Learn English – Indian legal documents

grammaticalityindian-englishlegalese

I am a resident of India. I have never been able to understand the language used in the legal documents here. Below is an example from an agreement to sell an apartment.

Herein after referred to as "THE FLAT PURCHASER/S" {Which expression shall unless it be repugnant to the context or meaning thereof shall mean and include his/her/their heirs, executors, administrators and assigners of the third part.

WHEREAS :
A) The then Collector of Bombay by the letter dated 19/12/1936 granted land in reclamation lease to one [Mr.] Bhika Bala Pawar in respect of the property out of Khajan bearing Survey No. 263 (Pt), corresponding to CTS No. 6/A/12, admeasuring 10 acres or thereabouts situate, lying and being at Village Malvani, within the limits of…

The sentence goes on and on. I had to stop somewhere.

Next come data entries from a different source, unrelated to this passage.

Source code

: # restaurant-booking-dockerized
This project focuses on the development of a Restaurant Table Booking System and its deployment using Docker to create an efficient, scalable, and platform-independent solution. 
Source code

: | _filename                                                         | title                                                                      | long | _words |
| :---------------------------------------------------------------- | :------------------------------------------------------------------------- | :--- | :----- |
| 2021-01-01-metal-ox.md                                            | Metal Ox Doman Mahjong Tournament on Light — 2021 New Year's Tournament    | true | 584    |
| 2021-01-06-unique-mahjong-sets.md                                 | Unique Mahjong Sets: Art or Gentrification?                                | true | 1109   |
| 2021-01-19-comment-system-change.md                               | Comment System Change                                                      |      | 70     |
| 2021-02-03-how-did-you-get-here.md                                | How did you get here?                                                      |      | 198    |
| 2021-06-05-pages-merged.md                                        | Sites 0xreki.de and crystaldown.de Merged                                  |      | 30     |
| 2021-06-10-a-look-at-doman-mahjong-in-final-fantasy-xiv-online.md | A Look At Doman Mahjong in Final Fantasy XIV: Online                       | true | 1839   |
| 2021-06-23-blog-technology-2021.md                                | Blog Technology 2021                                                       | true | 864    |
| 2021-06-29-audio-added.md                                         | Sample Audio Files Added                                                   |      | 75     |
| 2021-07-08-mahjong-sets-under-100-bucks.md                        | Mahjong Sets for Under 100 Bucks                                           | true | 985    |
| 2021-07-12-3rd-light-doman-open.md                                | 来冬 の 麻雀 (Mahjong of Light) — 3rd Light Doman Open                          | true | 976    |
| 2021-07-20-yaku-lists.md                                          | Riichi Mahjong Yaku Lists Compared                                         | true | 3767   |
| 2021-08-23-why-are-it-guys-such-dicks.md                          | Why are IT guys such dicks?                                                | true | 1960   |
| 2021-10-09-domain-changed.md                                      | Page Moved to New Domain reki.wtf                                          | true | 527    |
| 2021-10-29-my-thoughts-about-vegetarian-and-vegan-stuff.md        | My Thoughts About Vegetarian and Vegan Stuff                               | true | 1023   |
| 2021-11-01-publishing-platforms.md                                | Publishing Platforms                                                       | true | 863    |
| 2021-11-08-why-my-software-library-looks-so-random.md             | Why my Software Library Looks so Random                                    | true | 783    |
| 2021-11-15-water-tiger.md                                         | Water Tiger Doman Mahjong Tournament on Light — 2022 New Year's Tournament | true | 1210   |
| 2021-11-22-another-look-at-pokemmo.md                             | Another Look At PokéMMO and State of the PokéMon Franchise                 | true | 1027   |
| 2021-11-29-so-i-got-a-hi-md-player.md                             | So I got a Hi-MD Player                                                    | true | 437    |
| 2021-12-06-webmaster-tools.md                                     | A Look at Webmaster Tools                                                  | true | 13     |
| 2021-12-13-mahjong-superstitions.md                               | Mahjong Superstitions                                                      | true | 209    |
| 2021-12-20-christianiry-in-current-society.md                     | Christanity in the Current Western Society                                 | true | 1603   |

I would like to know if it

  1. is the language used everywhere (in English speaking world) in such documents;
  2. was the language used in last-century Britain;
  3. is just wrong English.

Best Answer

This is so called "legalese". A dialect used only in contracts, law documents and other court and law related sources. Not only it's valid English, it's written in such a way as to not leave any ambiguities, or room for interpretation, using phrases that don't occur in everyday English, but have specific properties of describing places, moments, locations without leaving room for ambiguity. "Whereas", "Herein" or "thereof" are quite uncommon in normal English, but abundant in legalese.

Think of it more like english-as-computer-language, than english usable for speaking; a trained lawyer can understand it fluently but it's very difficult to read for normal people. Ambiguous wording could be challenged in court — arguments about that can drag into months until the opponent drops the case discouraged by the opposite side taking every entry open for interpretation the opposite way it was intended, so lawyers use so called "boilerplates", document patterns used over and over, that were tested in court as leaving no doubts or ambiguities exploitable by opponents, and just fill in the plaintiff names, dates, objects of the cases, and submit that to the court or file away as legally binding contracts.

Answering:

  1. Yes, that's used pretty much everywhere. People who use a different language in their legal documents open themselves to irrelevant, lengthy attacks when using these in court — a tactic to wear off the opponent by dragging the case indefinitely becomes viable.

  2. As far as I know, "legalese" evolves much slower than mainstream English, so yes, a very similar language was used 100 years ago. Not only that, lots of words that fell out of use of mainstream English still live through legalese, their contemporary counterparts being more ambiguous, or just through tradition.

  3. It's correct, though horrible English. Grammar errors are an invitation for discussion "what the author intended", "what the sentence should mean" and as such, avoided at all cost. Still, the style (e.g. repetition, run-on sentences) is completely disregarded in favor of adherence to the "boilerplate".